Life Sketch of Nobel Prize Winner, Pakistani Scientist Dr. Salam

The young Pakistani scientist Abdus Salam solved the Meson theory equations and make them easy to understand for his PhD thesis in just 3 months, but due to the rules at Cambridge University, he had to wait a full three years for his PhD.

Life Sketch of Nobel Prize Winner, Pakistani Scientist Dr. Salam

Professor Dr. Abdus Salam is the only Pakistani scientist to have won the Nobel Prize. He was born in Jhang on January 29, 1926, and went to high school in the same city. In his matriculation examination, he secured the first position in undivided Punjab. He received first place in his MA in Mathematics from the Government College in Lahore.

Dr. Abdus Salam’s good fortune was that in the same year he was given a scholarship by the British government, and he went to the UK for further higher education. There he enrolled in St. John’s College, Cambridge, where at that time the “Try Pass” (BA Hons) was completed in three years. But Abdus Salam completed the course in just two years with a first-class grade and also got the rank of “Wrangler” under the Cambridge system. In 1949, he entered Cambridge University to pursue his Ph.D.

It should be noted that it was the early period of quantum mechanics when efforts were underway to solve advanced problems of particle physics and understand the nature of matter and energy using advanced and complex mathematical techniques. But the problem was that while solving many equations of quantum mechanics, some strange figures (indeterminate quantities) were found that were very difficult to eliminate and make the results understandable. The same problem was with the equations of “Meson’s theory.”

The young Pakistani scientist Abdus Salam chose the same topic for his PhD and set out to solve the Meson theory equations and make them easy to understand. He solved this problem in just 3 months using a technique called “renormalization”, but due to the rules at Cambridge University, he had to wait a full three years for his PhD; And finally in 1952 he got his Ph.D.

In 1951, he received a fellowship at the newly established Institute for Advanced Study at Princeton University, USA, where the world’s greatest scientists, including Albert Einstein, came to give lectures.

After completing his PhD, Dr. Abdus Salam returned to Pakistan and joined the Department of Mathematics at Government College, Lahore, first as a professor and later as the head of the department. But he did not like the environment here, and after a series of unpleasant incidents, he resigned from this job in 1954.

Now he has once again moved to Cambridge and got a job as a lecturer there. At Cambridge, Dr. Abdus Salam enjoyed the company of Paul Dirac, Max Born, Wolfgang Pauli, and other great physicists like them, who guided him a lot in his later life. In 1957, Dr. Abdus Salam introduced the course of theoretical physics for the first time at Imperial College, London, and was included among the teachers teaching this course until 1993.

Dr. Abdus Salam was only 33 years old when he was selected as a fellow of the world-famous and prestigious scientific organization “The Royal Society,” and thus he became the youngest Fellow of the Royal Society. It should be noted that the age of scientists passes before they get this honor, and very few scientists in the world get the fellowship of the Royal Society.

In 1961, President Ayub Khan named Dr. Abdus Salam Special Adviser on Science. He was also one of the experts who set up “SUPARCO,” or the “Space and Upper Atmosphere Research Commission,” which is Pakistan’s most important place for space science research.

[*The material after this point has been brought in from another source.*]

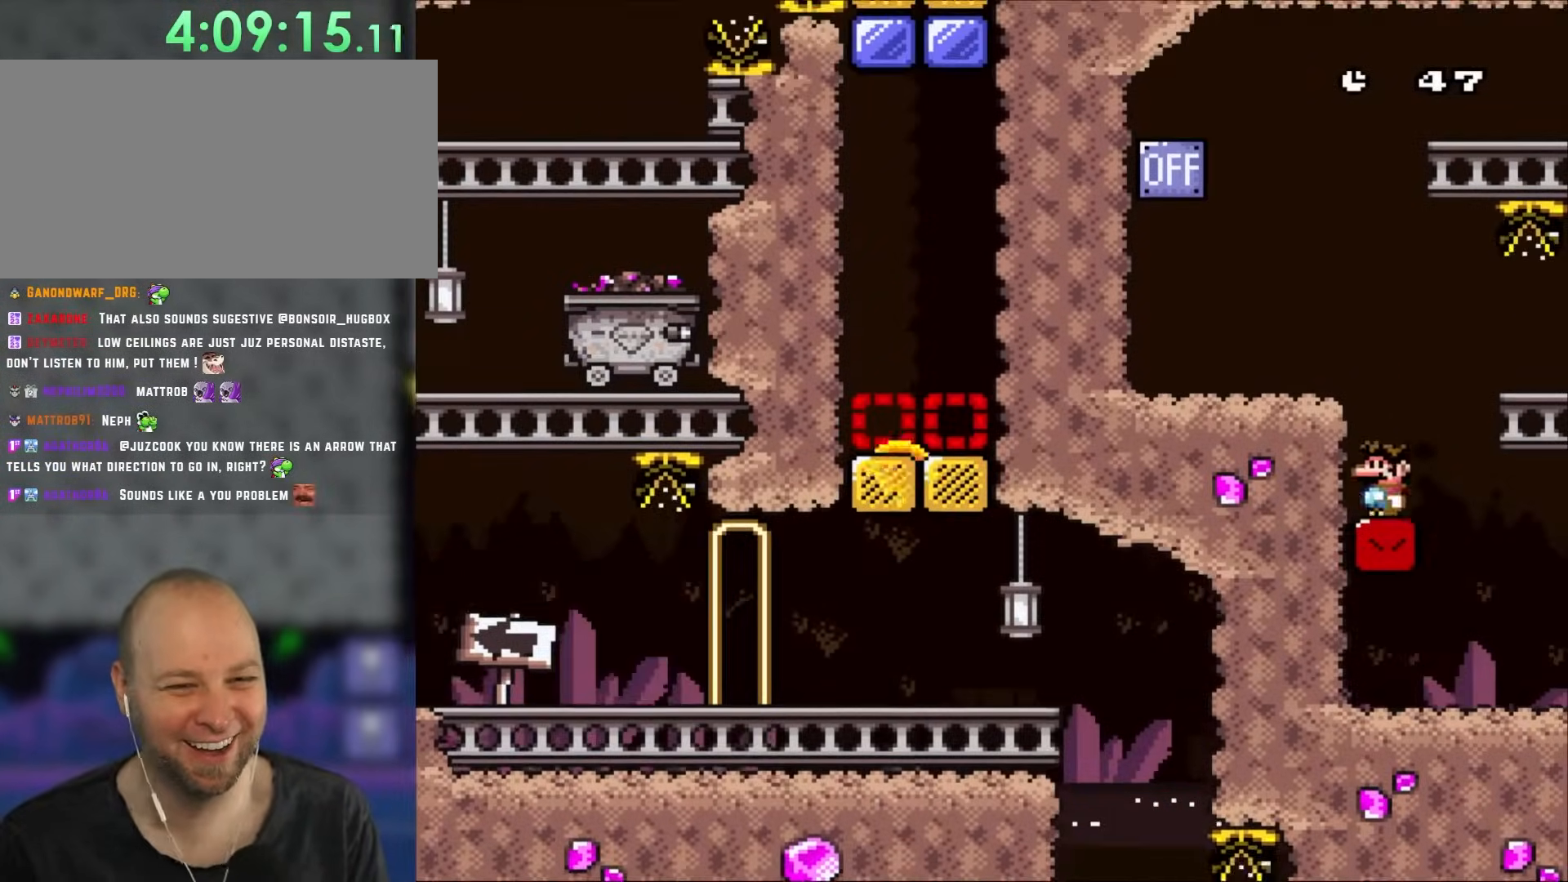
{"dt_ms": 500, "buttons": ["X", "DPAD_LEFT"], "events": [[167, "A", "down"], [300, "A", "up"]]}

Optical physics (theoretical physics) was Dr. Abdus Salam’s passion, and in 1960, during an international meeting, he expressed his wish that there should be a center where young students of optical physics, especially from the Third World, could meet with old and practicing scientists. The Pakistani bureaucracy rejected this proposal as “a wish for a five-star hotel for scientists,” but Italy accepted the hosting of the center, and in 1964, the “International Center for Theoretical Physics” (ICTP) was established in Trieste. After the passing of Dr. Abdus Salam, this center was named after him.

In 1968, Pakistani scientist Dr. Abdus Salam and Americans Sheldon Lee Glashow and Steven Weinberg worked on the unification of fundamental forces and presented a new concept called “Electroweak Unification,” under which not only the electromagnetic force (electromagnetic force) and the weak nuclear force (weak nuclear force) but also two new fundamental particles, the omega boson and the Z boson, were predicted.

It was this scientific achievement that led to the Nobel Prize in Physics being jointly awarded to Glashow, Weinberg, and Abdus Salam in 1979. Thus, Dr. Abdul Salam became the first and, so far, only Pakistani scientist to win the Nobel Prize in Science. Later, the 1984 Nobel Prize in Physics was given to Simon van der Meer and Carlo Rubia of the European Center for Particle Physics (CERN) for finding the omega and z boson particles.

In the last years of his life, he was diagnosed with Parkinson’s disease, due to which he moved to Oxford, United Kingdom, in 1994 and died there on November 21, 1996.